ISTRUZIONI OPERATIVE:
**a)** Nel testo scelto, quanti giorni ha passato Camilla nell'ospedale di Teramo?
**b)** Riporta tale e quale il tratto del testo scelto che comincia dalle parole "Il risveglio non" e si ferma dopo "duro, della comprensione.".

TESTO SCELTO:

_ _ _

Una storia di rinascita costruita senza rinunce

Ci sono eventi che dividono la vita in due parti nette, come una linea tracciata senza preavviso. Per Camilla Scianitti, pinetese classe 1992, quella linea ha una data precisa: 16 agosto 2017. Una mattina come tante, un tragitto familiare verso il lavoro, poi il vuoto. Di quell’incidente, avvenuto a Pineto nello scontro tra la sua auto e un furgone, non conserva memoria diretta. La sua storia, per quel tratto, le è stata restituita dalle parole degli altri: il racconto del padre, i dettagli ricostruiti a posteriori, le conseguenze incise nel corpo.

Il risveglio non è stato solo clinico. È stato, soprattutto, esistenziale. Dopo 45 giorni trascorsi nell’ospedale di Teramo tra rianimazione, neurochirurgia e un lungo periodo di riabilitazione a Montecatone, nel Bolognese, Camilla si è trovata davanti a una realtà che non concede scorciatoie: la perdita dell’uso delle gambe. Ma la presa di coscienza non è stata immediata né lineare. All’inizio una sorta di sospensione, quasi un’illusione che tutto potesse tornare com’era, ci dice. Poi è arrivato il tempo, più duro, della comprensione.

Accanto a lei, in ogni fase di questo percorso, la famiglia ha rappresentato un punto fermo essenziale: il padre Lorenzo, la madre Irene e la sorella Giulia, sono stati presenza costante, sostegno concreto e affettivo nei momenti più complessi, contribuendo a darle la forza necessaria per affrontare il cambiamento.

È in questo passaggio che si misura davvero la profondità di una persona. Non tanto nel momento dell’impatto, quanto in quello successivo, quando il dolore si fa consapevolezza. Camilla non nasconde che l’elaborazione è stata complessa, attraversata da difficoltà emotive profonde. Ma proprio lì, in quella frattura, emerge il tratto che oggi la definisce: una determinazione che non ha nulla di retorico, perché non cancella la fatica, ma la fa amica.

Prima dell’incidente la sua era una vita dinamica, fatta di movimento continuo: sport, uscite, energia spesa senza pensarci. Dopo quel 16 agosto? Tutto uguale.

E’ qui la forza profonda di Camilla perché parliamo di una ragazza che ha deciso di non cambiare ma interpretare il movimento sotto un altro significato. Nessuna rinuncia, solo una riorganizzazione del vivere quotidiano, un adattamento che non coincide con l’arrendersi, ma con il ridefinirsi.

_ _ _

VOCI FORNITE:
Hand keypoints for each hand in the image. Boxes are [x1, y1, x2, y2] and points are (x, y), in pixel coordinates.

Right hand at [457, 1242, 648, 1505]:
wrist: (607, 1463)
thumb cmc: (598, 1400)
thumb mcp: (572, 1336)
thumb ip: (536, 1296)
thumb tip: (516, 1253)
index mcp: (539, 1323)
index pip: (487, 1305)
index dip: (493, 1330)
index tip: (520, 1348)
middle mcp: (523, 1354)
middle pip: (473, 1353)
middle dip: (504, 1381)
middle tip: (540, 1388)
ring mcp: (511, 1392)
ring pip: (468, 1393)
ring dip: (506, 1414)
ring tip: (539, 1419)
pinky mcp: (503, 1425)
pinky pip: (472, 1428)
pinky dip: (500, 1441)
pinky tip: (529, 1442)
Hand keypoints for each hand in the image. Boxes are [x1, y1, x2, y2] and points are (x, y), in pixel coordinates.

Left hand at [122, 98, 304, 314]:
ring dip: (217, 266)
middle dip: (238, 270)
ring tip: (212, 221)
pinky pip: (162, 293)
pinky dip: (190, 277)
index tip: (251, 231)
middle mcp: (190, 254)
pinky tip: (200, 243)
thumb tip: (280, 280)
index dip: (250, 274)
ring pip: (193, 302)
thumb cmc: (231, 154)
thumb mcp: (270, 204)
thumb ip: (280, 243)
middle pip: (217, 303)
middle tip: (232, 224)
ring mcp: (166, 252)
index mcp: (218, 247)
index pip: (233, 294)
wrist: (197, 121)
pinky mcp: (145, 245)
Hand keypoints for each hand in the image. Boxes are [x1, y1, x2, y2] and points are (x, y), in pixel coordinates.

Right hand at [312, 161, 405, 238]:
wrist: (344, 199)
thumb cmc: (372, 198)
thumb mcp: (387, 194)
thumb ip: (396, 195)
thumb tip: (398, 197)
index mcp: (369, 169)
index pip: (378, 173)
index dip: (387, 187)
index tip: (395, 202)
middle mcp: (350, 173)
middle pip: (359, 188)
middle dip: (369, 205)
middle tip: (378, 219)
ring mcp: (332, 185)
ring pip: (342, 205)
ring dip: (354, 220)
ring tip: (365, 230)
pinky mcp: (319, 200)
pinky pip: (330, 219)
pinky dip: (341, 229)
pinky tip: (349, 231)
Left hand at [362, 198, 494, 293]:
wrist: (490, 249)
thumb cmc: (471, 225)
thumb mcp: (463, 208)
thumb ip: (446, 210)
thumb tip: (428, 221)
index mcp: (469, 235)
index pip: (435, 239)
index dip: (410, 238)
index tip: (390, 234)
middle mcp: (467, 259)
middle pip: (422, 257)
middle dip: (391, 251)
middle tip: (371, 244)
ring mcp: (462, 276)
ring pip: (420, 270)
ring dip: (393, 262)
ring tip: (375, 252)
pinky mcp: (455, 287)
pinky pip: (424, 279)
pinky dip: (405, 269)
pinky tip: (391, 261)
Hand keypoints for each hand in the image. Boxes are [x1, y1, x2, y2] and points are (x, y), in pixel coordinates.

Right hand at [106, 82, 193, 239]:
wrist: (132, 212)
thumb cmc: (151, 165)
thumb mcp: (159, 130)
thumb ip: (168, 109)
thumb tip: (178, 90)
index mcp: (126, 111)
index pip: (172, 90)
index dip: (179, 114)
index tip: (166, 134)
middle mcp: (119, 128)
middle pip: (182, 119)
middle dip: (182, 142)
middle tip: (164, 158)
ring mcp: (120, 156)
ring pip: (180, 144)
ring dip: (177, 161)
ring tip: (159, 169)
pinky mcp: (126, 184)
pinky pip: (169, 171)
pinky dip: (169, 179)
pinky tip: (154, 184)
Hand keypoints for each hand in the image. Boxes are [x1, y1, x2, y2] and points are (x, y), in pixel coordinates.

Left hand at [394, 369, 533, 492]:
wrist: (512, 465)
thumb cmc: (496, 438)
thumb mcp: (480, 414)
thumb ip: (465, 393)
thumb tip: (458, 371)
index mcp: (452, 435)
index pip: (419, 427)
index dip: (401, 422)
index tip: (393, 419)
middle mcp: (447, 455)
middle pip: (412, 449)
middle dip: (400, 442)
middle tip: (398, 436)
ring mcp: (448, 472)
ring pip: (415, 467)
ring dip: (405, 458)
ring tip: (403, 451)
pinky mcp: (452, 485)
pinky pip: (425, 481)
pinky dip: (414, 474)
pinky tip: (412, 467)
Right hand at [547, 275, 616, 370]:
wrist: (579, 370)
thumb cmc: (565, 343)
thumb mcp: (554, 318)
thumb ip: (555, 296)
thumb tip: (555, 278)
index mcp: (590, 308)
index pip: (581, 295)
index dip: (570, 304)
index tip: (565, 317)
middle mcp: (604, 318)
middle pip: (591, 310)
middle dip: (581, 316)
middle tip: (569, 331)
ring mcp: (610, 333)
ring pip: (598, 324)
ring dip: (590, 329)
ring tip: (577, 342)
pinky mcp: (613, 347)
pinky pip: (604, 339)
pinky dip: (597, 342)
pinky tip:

_ _ _

RISULTATI PER COMPITO:
**a)** 45 giorni.

**b)**
Il risveglio non è stato solo clinico. È stato, soprattutto, esistenziale. Dopo 45 giorni trascorsi nell’ospedale di Teramo tra rianimazione, neurochirurgia e un lungo periodo di riabilitazione a Montecatone, nel Bolognese, Camilla si è trovata davanti a una realtà che non concede scorciatoie: la perdita dell’uso delle gambe. Ma la presa di coscienza non è stata immediata né lineare. All’inizio una sorta di sospensione, quasi un’illusione che tutto potesse tornare com’era, ci dice. Poi è arrivato il tempo, più duro, della comprensione.